[Opening Source records section]
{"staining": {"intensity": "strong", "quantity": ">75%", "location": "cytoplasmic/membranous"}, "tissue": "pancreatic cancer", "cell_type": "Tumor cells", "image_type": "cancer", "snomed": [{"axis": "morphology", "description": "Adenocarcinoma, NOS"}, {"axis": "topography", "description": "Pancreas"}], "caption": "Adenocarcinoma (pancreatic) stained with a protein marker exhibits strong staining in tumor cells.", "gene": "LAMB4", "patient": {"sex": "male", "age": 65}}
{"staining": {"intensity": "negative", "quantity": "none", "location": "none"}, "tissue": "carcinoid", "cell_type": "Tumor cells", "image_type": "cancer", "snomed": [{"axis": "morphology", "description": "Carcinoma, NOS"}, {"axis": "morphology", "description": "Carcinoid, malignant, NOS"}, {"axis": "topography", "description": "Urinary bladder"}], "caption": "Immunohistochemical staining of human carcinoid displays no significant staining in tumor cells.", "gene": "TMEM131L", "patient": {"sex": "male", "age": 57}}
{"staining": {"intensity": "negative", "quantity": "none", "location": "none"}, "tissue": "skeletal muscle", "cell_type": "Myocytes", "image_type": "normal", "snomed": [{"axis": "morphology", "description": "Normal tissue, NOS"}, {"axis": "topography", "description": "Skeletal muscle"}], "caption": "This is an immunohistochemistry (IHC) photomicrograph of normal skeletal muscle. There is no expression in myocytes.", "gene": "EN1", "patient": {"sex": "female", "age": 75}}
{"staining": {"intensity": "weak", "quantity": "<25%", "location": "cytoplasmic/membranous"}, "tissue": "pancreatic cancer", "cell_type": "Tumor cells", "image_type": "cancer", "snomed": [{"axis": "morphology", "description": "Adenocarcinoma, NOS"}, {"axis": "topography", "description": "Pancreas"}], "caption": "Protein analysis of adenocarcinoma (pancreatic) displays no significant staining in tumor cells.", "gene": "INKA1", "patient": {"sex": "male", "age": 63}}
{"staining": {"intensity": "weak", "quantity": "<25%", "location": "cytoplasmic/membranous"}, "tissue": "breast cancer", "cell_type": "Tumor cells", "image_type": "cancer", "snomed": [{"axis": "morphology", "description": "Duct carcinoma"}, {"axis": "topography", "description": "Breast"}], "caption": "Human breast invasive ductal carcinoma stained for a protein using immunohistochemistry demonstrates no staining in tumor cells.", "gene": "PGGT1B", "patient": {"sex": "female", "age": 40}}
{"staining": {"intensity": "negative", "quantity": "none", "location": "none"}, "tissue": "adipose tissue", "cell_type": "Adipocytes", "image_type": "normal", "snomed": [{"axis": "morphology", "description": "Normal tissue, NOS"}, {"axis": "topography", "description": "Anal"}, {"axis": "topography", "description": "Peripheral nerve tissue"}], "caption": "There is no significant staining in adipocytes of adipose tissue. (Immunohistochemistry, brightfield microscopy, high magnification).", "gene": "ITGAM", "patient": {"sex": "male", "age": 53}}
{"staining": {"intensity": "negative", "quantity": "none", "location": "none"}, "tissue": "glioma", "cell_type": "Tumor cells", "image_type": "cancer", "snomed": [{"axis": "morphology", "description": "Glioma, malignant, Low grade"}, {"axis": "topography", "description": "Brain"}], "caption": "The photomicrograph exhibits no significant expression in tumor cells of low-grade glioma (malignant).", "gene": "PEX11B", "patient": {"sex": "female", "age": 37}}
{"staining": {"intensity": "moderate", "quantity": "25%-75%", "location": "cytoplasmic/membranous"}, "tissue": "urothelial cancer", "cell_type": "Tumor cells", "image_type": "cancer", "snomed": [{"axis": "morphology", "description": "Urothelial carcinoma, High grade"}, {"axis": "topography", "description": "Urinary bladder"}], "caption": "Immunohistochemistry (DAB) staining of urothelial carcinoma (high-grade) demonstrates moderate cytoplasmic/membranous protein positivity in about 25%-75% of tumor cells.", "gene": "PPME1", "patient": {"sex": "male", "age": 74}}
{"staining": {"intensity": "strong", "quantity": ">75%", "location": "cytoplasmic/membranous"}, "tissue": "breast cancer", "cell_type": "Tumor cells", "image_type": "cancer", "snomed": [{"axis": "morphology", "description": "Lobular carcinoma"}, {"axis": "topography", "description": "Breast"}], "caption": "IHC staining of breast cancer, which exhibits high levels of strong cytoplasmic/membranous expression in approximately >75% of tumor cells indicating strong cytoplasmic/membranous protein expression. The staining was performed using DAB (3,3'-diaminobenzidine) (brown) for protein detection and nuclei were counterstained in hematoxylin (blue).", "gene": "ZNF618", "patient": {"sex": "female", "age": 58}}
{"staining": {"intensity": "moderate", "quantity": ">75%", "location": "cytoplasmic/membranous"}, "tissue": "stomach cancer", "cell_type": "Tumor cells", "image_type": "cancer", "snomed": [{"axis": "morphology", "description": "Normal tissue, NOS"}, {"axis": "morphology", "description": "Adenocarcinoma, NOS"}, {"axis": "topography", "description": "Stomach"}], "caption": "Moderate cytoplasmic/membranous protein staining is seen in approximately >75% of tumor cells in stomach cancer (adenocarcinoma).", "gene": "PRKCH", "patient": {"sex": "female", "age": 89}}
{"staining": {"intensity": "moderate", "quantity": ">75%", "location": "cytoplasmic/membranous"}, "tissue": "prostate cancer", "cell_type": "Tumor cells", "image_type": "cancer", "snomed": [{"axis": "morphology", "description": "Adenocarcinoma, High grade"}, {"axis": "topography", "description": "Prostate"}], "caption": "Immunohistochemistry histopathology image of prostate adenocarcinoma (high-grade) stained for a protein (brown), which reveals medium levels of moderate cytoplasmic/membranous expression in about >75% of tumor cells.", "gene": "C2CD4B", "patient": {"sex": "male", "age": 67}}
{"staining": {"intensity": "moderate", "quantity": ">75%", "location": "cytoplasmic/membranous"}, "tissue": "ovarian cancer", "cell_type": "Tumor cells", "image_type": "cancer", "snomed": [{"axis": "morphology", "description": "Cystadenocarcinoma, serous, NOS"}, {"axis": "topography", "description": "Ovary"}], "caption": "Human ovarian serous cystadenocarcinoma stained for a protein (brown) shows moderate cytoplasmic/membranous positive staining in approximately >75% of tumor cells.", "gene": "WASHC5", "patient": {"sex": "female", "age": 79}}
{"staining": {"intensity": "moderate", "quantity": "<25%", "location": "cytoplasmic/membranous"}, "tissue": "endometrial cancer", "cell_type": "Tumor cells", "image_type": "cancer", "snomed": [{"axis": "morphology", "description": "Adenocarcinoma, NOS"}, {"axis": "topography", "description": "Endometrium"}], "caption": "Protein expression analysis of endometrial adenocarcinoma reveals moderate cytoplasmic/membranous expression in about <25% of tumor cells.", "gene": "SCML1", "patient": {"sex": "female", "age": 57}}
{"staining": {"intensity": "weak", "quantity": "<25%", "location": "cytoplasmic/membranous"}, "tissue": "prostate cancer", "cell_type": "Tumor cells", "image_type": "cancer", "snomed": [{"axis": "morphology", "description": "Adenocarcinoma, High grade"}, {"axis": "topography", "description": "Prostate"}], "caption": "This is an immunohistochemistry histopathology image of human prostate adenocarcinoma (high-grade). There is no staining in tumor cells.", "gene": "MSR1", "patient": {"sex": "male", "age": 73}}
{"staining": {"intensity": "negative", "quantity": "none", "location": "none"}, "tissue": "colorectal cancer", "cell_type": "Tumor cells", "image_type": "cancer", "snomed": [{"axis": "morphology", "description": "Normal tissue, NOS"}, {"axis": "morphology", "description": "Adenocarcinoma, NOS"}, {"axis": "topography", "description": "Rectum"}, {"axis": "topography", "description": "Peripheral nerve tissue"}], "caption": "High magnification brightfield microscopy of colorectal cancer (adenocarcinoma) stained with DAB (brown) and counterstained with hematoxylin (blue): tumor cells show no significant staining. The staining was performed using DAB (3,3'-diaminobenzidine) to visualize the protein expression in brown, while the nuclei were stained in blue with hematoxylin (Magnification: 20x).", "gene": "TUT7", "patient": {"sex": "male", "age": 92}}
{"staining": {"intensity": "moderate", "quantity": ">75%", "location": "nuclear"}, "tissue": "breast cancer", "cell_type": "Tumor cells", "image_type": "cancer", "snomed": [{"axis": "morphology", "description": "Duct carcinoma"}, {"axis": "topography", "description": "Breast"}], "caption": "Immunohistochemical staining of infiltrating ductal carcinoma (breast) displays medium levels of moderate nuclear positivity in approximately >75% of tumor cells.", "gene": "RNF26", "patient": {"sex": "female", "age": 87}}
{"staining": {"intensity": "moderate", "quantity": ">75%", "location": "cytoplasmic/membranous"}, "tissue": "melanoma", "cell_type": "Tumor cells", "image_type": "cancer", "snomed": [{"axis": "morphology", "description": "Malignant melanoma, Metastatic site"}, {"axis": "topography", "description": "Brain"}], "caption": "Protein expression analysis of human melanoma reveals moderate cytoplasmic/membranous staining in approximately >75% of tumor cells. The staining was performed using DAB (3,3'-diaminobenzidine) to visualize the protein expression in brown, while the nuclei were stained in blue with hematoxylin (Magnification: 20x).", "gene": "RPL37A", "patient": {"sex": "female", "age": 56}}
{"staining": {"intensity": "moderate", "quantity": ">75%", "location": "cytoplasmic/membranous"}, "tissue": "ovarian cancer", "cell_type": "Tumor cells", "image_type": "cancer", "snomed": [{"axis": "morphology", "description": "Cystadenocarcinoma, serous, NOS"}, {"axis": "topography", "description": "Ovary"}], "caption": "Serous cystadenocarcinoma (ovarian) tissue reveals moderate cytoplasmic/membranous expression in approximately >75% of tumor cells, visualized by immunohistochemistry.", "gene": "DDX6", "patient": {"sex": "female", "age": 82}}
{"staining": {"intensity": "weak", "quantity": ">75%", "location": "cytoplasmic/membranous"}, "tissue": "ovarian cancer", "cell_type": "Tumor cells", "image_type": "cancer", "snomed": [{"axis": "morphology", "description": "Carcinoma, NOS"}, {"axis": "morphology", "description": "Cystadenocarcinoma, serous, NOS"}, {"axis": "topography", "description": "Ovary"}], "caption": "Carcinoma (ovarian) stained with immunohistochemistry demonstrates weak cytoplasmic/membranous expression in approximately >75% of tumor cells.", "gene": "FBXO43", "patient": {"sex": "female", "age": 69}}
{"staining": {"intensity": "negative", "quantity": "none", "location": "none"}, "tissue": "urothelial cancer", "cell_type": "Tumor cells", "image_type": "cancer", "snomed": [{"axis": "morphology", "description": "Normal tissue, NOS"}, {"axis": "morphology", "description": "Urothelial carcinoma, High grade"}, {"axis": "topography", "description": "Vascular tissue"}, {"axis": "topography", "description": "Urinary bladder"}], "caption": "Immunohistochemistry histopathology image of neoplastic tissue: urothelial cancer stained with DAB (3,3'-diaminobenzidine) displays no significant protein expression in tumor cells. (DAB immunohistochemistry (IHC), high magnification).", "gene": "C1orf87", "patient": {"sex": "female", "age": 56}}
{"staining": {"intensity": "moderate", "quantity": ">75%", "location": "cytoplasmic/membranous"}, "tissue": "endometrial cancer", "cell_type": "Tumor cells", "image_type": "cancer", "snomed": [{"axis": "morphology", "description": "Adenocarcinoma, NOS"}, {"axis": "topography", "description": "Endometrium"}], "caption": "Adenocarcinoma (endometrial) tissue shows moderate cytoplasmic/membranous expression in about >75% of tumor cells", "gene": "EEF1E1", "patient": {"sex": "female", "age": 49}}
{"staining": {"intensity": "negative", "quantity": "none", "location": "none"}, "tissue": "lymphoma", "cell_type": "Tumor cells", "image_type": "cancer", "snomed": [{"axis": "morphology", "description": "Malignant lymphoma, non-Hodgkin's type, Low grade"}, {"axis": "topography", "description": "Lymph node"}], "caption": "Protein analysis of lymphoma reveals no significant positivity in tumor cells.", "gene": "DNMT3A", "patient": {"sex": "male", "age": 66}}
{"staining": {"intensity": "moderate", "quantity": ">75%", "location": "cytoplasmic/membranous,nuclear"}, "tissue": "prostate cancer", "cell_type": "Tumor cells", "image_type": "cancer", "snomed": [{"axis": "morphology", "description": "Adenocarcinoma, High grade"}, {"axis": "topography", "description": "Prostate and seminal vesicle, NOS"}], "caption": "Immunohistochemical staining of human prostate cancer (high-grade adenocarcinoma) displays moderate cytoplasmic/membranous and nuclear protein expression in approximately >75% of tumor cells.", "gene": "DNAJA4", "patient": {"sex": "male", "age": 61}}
[Closing Source records section]
* [What you will do]: Please find every line in the records above that holds the word "This" and copy it.

* [Reply]:
{"staining": {"intensity": "negative", "quantity": "none", "location": "none"}, "tissue": "skeletal muscle", "cell_type": "Myocytes", "image_type": "normal", "snomed": [{"axis": "morphology", "description": "Normal tissue, NOS"}, {"axis": "topography", "description": "Skeletal muscle"}], "caption": "This is an immunohistochemistry (IHC) photomicrograph of normal skeletal muscle. There is no expression in myocytes.", "gene": "EN1", "patient": {"sex": "female", "age": 75}}
{"staining": {"intensity": "weak", "quantity": "<25%", "location": "cytoplasmic/membranous"}, "tissue": "prostate cancer", "cell_type": "Tumor cells", "image_type": "cancer", "snomed": [{"axis": "morphology", "description": "Adenocarcinoma, High grade"}, {"axis": "topography", "description": "Prostate"}], "caption": "This is an immunohistochemistry histopathology image of human prostate adenocarcinoma (high-grade). There is no staining in tumor cells.", "gene": "MSR1", "patient": {"sex": "male", "age": 73}}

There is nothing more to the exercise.